La soledad de la Zarina
Corrían los tiempos en que el ferrocarril
prometía milagros y los astros se conjuraban contra esa soberbia humana que no ceja en su empeño: escalar en el aire para derribar la luna y bombardear a los humildes con excrementos.
De origen alemán fuiste escogida,
enviada, según un oráculo de inmensos beneficios para tu familia, a los misteriosos palacios rusos con una única misión: dar un heredero al Gran Zar de las Rusias.
La ansiedad y el nerviosismo
jugaban una partida con dados trucados: una cierta incapacidad para retener el semen en tu interior y los fuertes espasmos uterinos malograban tus esperanzas de ser madre. Sólo tu tozudez germánica acabó dándote un momentáneo triunfo.

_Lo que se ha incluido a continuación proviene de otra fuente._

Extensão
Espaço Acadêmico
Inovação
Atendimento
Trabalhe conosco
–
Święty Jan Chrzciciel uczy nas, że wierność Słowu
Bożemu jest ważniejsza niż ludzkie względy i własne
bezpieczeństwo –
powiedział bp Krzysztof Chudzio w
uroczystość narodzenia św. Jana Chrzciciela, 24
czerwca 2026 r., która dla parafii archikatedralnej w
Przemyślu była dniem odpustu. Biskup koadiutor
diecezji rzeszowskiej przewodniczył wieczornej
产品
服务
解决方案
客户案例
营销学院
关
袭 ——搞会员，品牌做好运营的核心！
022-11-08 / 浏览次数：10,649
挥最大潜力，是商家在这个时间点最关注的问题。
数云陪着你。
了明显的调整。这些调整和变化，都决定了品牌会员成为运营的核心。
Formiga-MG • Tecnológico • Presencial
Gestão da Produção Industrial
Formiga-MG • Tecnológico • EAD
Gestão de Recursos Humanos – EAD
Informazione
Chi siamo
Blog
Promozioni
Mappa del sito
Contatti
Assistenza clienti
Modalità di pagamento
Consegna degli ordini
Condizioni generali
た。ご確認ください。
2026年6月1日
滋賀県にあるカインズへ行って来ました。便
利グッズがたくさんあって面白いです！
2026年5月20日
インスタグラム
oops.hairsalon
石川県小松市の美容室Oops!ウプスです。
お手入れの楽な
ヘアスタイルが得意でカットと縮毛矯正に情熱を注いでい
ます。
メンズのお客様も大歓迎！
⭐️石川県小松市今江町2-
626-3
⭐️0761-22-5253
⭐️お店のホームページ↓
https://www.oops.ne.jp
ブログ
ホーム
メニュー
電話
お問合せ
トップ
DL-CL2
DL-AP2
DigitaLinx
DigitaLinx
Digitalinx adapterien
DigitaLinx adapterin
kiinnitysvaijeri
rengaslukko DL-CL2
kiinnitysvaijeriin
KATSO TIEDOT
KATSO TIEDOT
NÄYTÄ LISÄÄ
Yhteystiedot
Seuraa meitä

En una loca noche de luna llena
las concubinas te habían rociado la espalda con romero y lavanda traídos desde Crimea; y, tu lengua con café mezclado con vodka. Aun así tuvieron que asistir en su penetración al Gran Zar de las Rusias con tintura de cantárida.
Durante tres días soñaste
que te habías quedado en cinta, que la alegría asomaba a tus ojos, levantando tus párpados y tus labios y una sensación de tranquilidad se estableció en tu plexo solar.
El calor en tus hombros
te obligaba a apagar la luz de gas de la cabecera de tu cama, abandonaste las cenas opíparas y desapareció la necesidad de tomar bicarbonato; y, tus sueños fueron por primera vez los de una reina.
El maleficio
se convirtió en un beneficio: el embarazo. Aunque ello significó el principio de tus males. Apartaron a la criatura de tus manos, impidieron al entregarlo a las nodrizas la impronta de tu amor de madre y el chico creció débil y delicado la carne le producía vómitos y diarreas:
la herencia y la alimentación vegetariana
lo llevó a una hemofilia de mal presagio. El Gran Zar rodeado de abrumadores problemas de Estado y acuciado por la guerra se refugiaba en masajes de vapor, hacia oídos sordos a las llamadas de amor de una princesa aún enamorada.
Tus nervios se fueron transformando
ora en histeria, ora en melancolía. Cada vez con más frecuencia los ataques de soledad se sucedían hasta el punto de pedir ayuda a aquel mugriento barbudo que lanzaba su aliento sobre tu boca mientras con dos dedos introducidos en tus entrañas te llamaba una y otra vez a romper el cielo.
Poco a poco fuiste
perdiendo generosidad. Ya sólo buscabas placer y soledad como una extraña simbiosis.